УСЛОВИЕ ЗАДАНИЯ: Замените в отрывке о Есенине "бури" на "грозы" и приведите весь фрагмент от слов "Самого себя он" вплоть до слов "Кольцом незримых врат.".

ЦИТИРУЕМЫЙ ОТРЫВОК:
────────────────────────────────────────

Россия - страна мужицкая. То, что в ней не от мужика и не для мужика, накипь, которую надо соскоблить. Мужик - единственный носитель истинно русской религиозной и общественной идеи. Сейчас он подавлен и эксплуатируем людьми всех иных классов и профессий. Помещик, фабрикант, чиновник, интеллигент, рабочий, священник - все это разновидности паразитов, сосущих мужицкую кровь. И сами они, и все, что идет от них, должно быть сметено, а потом мужик построит новую Русь и даст ей новую правду и новое право, ибо он есть единственный источник того и другого. Законы, которые высижены в Петербурге чиновниками, он отменит, ради своих законов, неписаных. И веру, которой учат попы, обученные в семинариях да академиях, мужик исправит и вместо церкви синодской построит новую - "земляную, лесную, зеленую". Вот тогда-то и превратится он из забитого Ивана-Дурака в Ивана-Царевича.
Такова программа. Какова же тактика? Тактика - выжидательная. Мужик окружен врагами: все на него и все сильнее его. Но если случится у врагов разлад и дойдет у них до когтей, вот тогда мужик разогнет спину и скажет свое последнее, решающее слово. Следовательно, пока что ему не по дороге ни с кем. Приходится еще ждать: кто первый пустит красного петуха, к тому и пристать. А с какого конца загорится, кто именно пустит - это пока все равно: хулиган ли мастеровой пойдет на царя, царь ли кликнет опричнину унимать беспокойную земщину - безразлично. Снизу ли, сверху ли, справа ли, слева ли - все солома. Только бы полыхнуло.
Такова была клюевщина к 1913 году, когда Есенин появился в Петербурге. С Клюевым он тотчас подружился и подпал под его влияние. Есенин был молод, во многом неискушен и не то чтобы простоват - а была у него душа нараспашку. То, что бродило в нем смутно, несознанно, в клюевщине было уже гораздо более разработано. Есенин пришел в Петербург, зная одно: плохо мужику и плохо мужицкому Богу. В Петербурге его просветили: ежели плохо, так надобно, чтобы стало лучше. И будет лучше: дай срок - подымется деревенская Русь. И в стихах Есенина зазвучал новый мотив:
О Русь, взмахни крылами,
Поставь иную крепь.
........................................................
Довольно гнить и ноять,
И славить взлетом гнусь
Уж смыла, стерла деготь
Воспрянувшая Русь.
Самого себя он уже видит одним из пророков и песнопевцев этой Руси - в ряду с Алексеем Кольцовым, "смиренным Миколаем" Клюевым и беллетристом Чапыгиным4:
Сокройся, сгинь ты, племя
Смердящих снов и дум!
На каменное темя
Несем мы звездный шум.
Грядущее уничтожение "смердящих снов", установление "иной крепи" видится Есенину еще смутно. "Звездный шум", который несут мужицкие пророки, можно тоже понять по-разному. Но Есенин уверен в одном: что
...не избегнуть бури,
Не миновать утрат,
Чтоб прозвенеть в лазури
Кольцом незримых врат.

────────────────────────────────────────

ЗАПИСАННЫЕ ДАННЫЕ:
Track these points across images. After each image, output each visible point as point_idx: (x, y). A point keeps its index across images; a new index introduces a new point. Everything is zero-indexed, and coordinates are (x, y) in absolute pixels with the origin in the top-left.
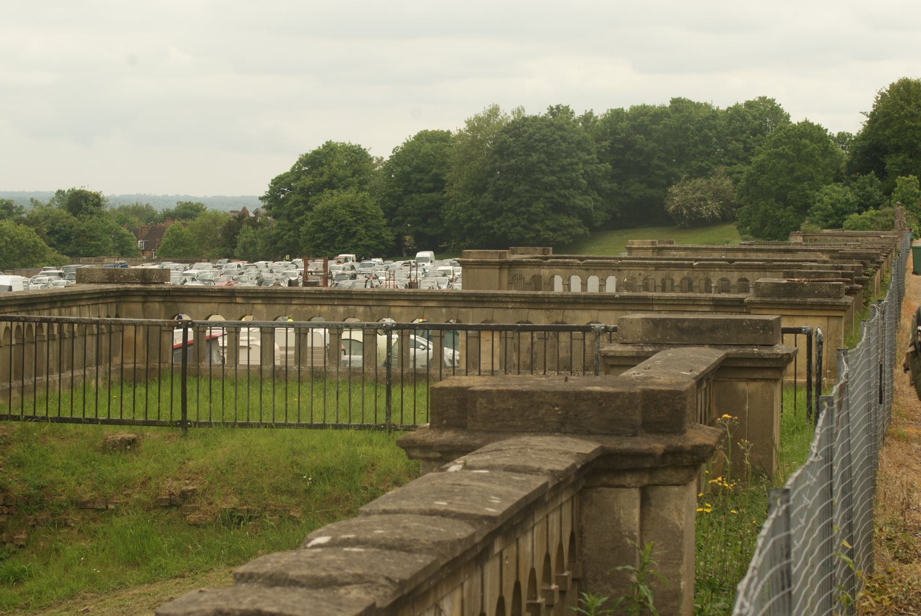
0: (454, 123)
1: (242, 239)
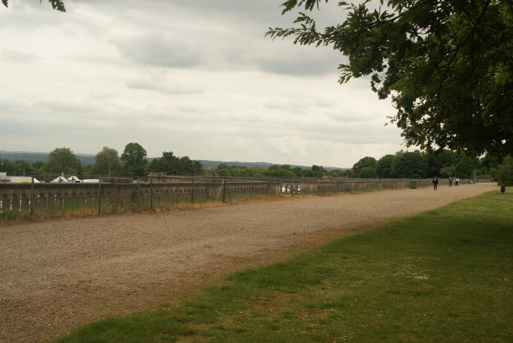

────────────────────────────────────────

ОЖИДАЕМЫЙ ОТВЕТ:
Самого себя он уже видит одним из пророков и песнопевцев этой Руси - в ряду с Алексеем Кольцовым, "смиренным Миколаем" Клюевым и беллетристом Чапыгиным4:
Сокройся, сгинь ты, племя
Смердящих снов и дум!
На каменное темя
Несем мы звездный шум.
Грядущее уничтожение "смердящих снов", установление "иной крепи" видится Есенину еще смутно. "Звездный шум", который несут мужицкие пророки, можно тоже понять по-разному. Но Есенин уверен в одном: что
...не избегнуть грозы,
Не миновать утрат,
Чтоб прозвенеть в лазури
Кольцом незримых врат.